Semelia had three older siblings - Conroy Kellyman, 14, Tashieka Kellyman, 16, and Nerissa Kellyman, 22.



The family only moved into the Maine Place development, near Maine Road, three weeks ago.



Many of the houses in the area are still being built, and the gates where the incident occurred led on to a building site.



Family and friends gathered round the spot where Semelia died, reading the many cards which have been left at the scene.



Tashieka sobbed as she read the tributes, and said: "I will miss her so much."



One card left by the gates was hand-made by a little girl called Showna.



It read: "I love you so much, thanks for being my friend."



The girl's mother was among the first to reach her daughter after the accident happened and she desperately tried to free her.
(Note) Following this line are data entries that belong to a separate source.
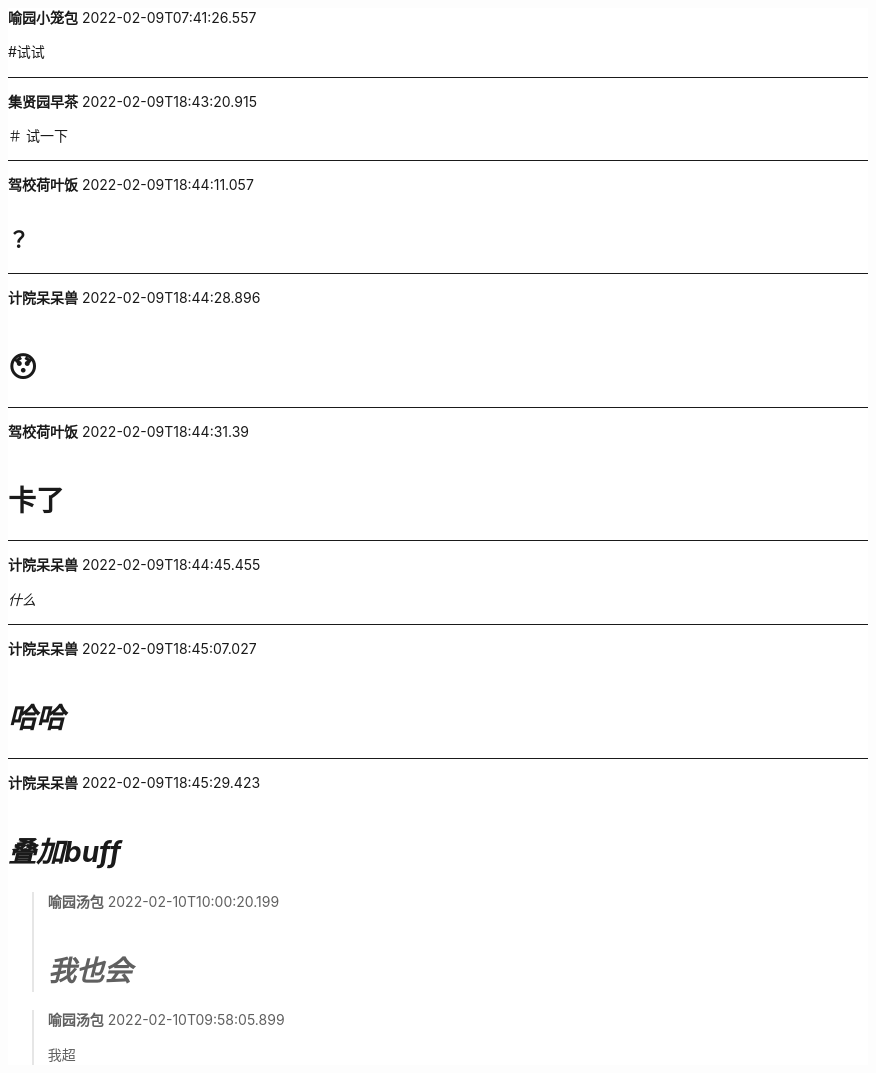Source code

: **喻园小笼包** 2022-02-09T07:41:26.557

#试试

---

**集贤园早茶** 2022-02-09T18:43:20.915

＃ 试一下

---

**驾校荷叶饭** 2022-02-09T18:44:11.057

## ？

---

**计院呆呆兽** 2022-02-09T18:44:28.896

# 😯

---

**驾校荷叶饭** 2022-02-09T18:44:31.39

# 卡了

---

**计院呆呆兽** 2022-02-09T18:44:45.455

*什么*

---

**计院呆呆兽** 2022-02-09T18:45:07.027

# *哈哈*

---

**计院呆呆兽** 2022-02-09T18:45:29.423

# *叠加buff*

> **喻园汤包** 2022-02-10T10:00:20.199
> 
> # *我也会*


> **喻园汤包** 2022-02-10T09:58:05.899
> 
> 我超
Reliving her nightmare, Ms Gilroy said she tried pressing the electronic button to open the gate, and also tried to use a remote control, but neither would work.



Officers eventually freed the little girl by breaking off an electronic box, she said.



HSE guidelines require developers to take steps to prevent people getting trapped in electric gates.



Pressure-sensitive strips and infra-red detectors are both recommended.







A spokesman from developer Lowry Homes said: "Lowry Homes is both saddened and shocked at the tragic incident at the Maine Road Development on the 28th June 2010 and our thoughts are with Semelia Campbell's family and friends at this time.



"The company is continuing to co-operate fully with the police and the HSE investigation and in these circumstances it is inappropriate for us to comment any further at this stage."









Semelia is not the first child to die in such tragic circumstances.



In 2006, nine-year-old Jason Keet was crushed to death by a set of electronic gates in Poole, Dorset.



The schoolboy's death was witnessed by his mother, Samantha Whittle, and his sister Rhiannon, aged 12 at the time.



The youngster's head became stuck in a gap between the hinge of the 6ft gates and the concrete pillar.



The boy had leaned through the gap to push a pedestrian button to open the gates to his grandparents' flat in Branksome Park, Poole.



Jason was eventually freed when four passers-by ripped the gate from its hinges.



But he died from head injuries and a heart attack.



Earlier this year Faulkner Gates Ltd, of Romsey, Hants, was fined £80,000 and ordered to pay £40,000 legal costs after it admitted breaching the Health and Safety at Work Act.